§ **To do**
Reproduce every line of the items below verbatim, omitting the pictures.

===============

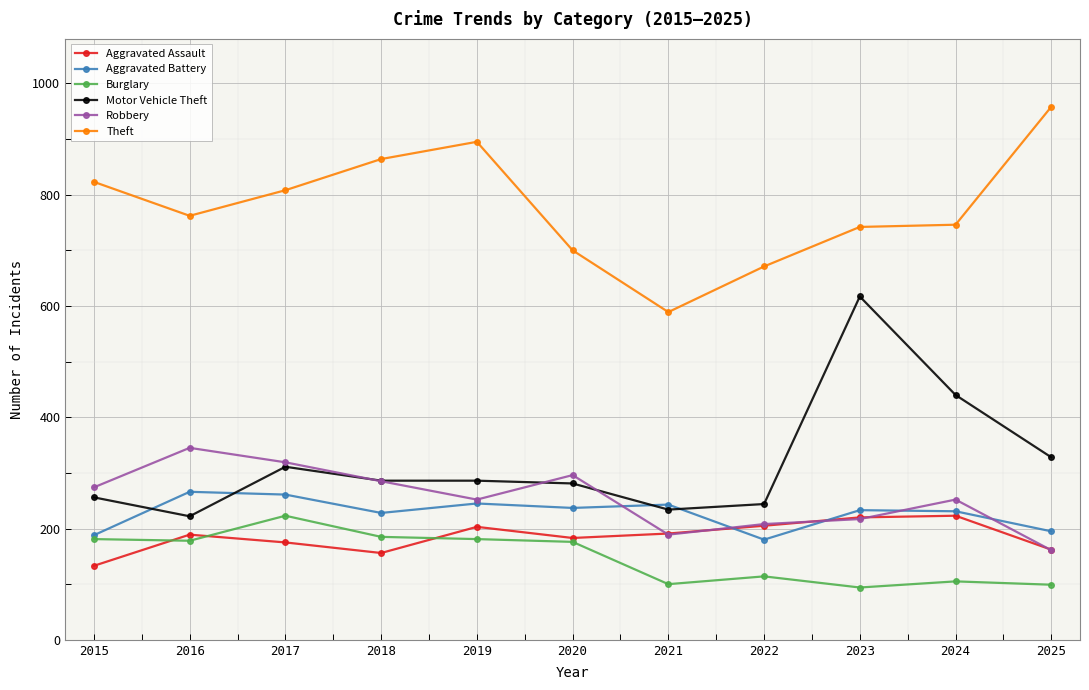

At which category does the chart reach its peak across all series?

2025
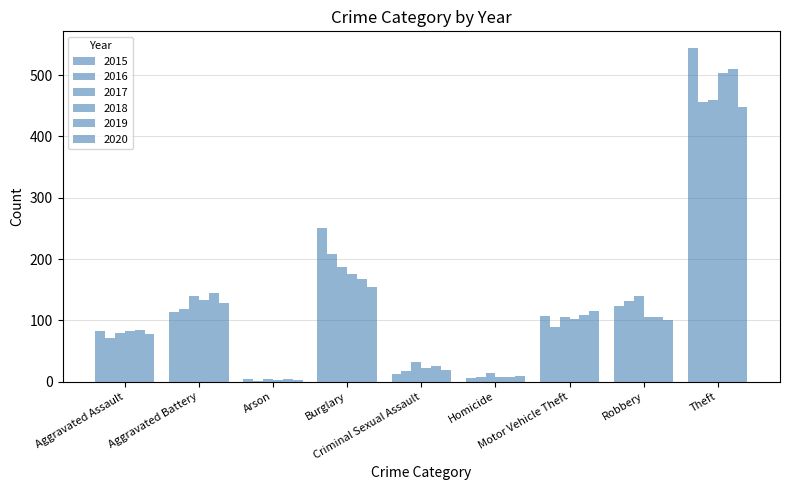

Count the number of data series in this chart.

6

===============

§ **Written response**
At which category does the chart reach its peak across all series?

2025

Count the number of data series in this chart.

6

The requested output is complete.